Apple Pay and major credit card companies are backing projects to help improve digital payment security with tokenization.

Corey Wilburn
Corey Wilburn

Mobile payments processors are increasingly relying upon tokenization to improve security. Apple Pay is reliant upon this technology, as are major credit card companies like Mastercard, American Express and Visa. The herd is backing projects to help improve digital security with tokenization in droves.

Insecure payment processing schemes leave merchants, card holders and card companies vulnerable. This kind of crime results in the loss of money and reputations.

For instance, in 2014, online and mobile credit card fraud resulted in losses of $16 billion. That same year, digital criminals targeted almost 13 million Americans; and well over a quarter of consumers won't deal with a merchant again after they suffer from credit card fraud.

We’re all familiar with 16-digit credit card numbers. These numbers are called the primary account number (PAN). The PAN and the card expiration date make up typical payment credentials. This information is clearly visible on major credit cards. Consumers can use these credentials to make purchases almost anywhere.

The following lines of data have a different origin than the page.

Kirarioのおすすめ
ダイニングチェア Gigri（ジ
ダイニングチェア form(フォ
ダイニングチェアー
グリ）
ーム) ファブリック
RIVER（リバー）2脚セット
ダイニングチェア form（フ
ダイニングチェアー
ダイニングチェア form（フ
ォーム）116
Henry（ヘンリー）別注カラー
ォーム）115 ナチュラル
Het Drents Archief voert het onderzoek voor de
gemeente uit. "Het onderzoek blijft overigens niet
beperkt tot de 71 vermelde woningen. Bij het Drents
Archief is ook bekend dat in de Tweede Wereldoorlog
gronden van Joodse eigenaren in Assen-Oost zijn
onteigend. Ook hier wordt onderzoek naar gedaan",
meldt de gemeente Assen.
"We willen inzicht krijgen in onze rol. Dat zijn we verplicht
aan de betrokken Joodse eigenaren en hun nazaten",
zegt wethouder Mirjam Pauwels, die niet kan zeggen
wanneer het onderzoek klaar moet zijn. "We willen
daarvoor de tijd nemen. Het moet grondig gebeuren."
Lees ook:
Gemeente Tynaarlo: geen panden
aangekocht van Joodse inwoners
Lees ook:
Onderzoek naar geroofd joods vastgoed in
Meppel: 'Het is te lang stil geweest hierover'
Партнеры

Of course, digital criminals can also use those same credentials to steal money or make illegal purchases. They might take the information by compromising payment processors, phones and even ATM machines. Most people have read about several high-profile hacks that resulted in bad press and financial losses. Some consumers have grown reluctant to make online or mobile payments because they fear becoming the victim of fraud.

Some tokenization platforms roll up into a system as one of the many flavors of encryption that it can support. The concept is relatively straightforward. Instead of storing sensitive information, which would be credit card numbers, Social Security numbers or basically any field in a database, the tokenization platform replaces that entry with seemingly junk data. This token is then referenced to a secure vault that exists separate from the database that supports your web-based operations (usually where a company receives this information from their customers). The actual card information and Social Security numbers are stored in a separate system only accessible by the platform. A token manager acts as an intermediary service that helps manage tokenized fields in your production database, while ensuring that only the right resources access the protected information when it is necessary. 

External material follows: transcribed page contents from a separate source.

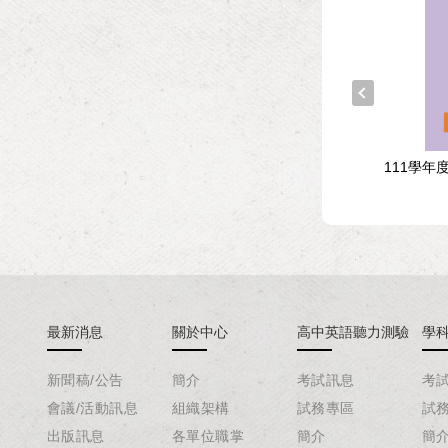
年度指定科目考試試題與
107學年度學科能力測驗試題與
111學年
解析-國文考科
解析-英文考科
最新消息
關於中心
高中英語聽力測驗
學
新聞稿/公告
簡介
考試訊息
考
會議/活動訊息
組織架構
試務專區
試
出版訊息
各單位職掌
簡介
簡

A great attack scenario to evaluate is the exploitation of a flaw in your web or database design that would allow a bad actor to dump out data fields from your systems. If they were to exfiltrate fields that were originally intended to contain your customer credit card numbers, they would only receive the tokenized data, or essentially junk data, which has no value to them. As this is not a hash-based generation, or traditional encryption process, there is no way that any brute force efforts would be able to unmask the original data used to generate the token.

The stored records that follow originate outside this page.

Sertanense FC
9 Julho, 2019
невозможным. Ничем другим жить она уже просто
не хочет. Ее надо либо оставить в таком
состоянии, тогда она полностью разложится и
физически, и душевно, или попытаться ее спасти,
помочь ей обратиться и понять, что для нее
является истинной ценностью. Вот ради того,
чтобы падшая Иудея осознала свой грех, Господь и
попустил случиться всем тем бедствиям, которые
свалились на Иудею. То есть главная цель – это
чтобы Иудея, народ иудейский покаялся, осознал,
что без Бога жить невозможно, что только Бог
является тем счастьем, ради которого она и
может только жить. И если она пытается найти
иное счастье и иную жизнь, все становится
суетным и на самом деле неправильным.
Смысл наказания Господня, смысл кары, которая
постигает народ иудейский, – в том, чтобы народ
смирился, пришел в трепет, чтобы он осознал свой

The great thing about this is that your customers don't experience any difference when they use their stored card information for payment. The end-user experience is completely transparent—enhanced security with little impact to those that benefit the most from the tokenization process.

The Future of Tokenization

Most likely, the use of tokenization will continue to grow. At the same time, it's only one method of securing payments and sensitive information, and may not be the best option for every payment processor or card issuer. Individual companies will need to evaluate if tokenization is right for them, their customers and the data they are entrusted with.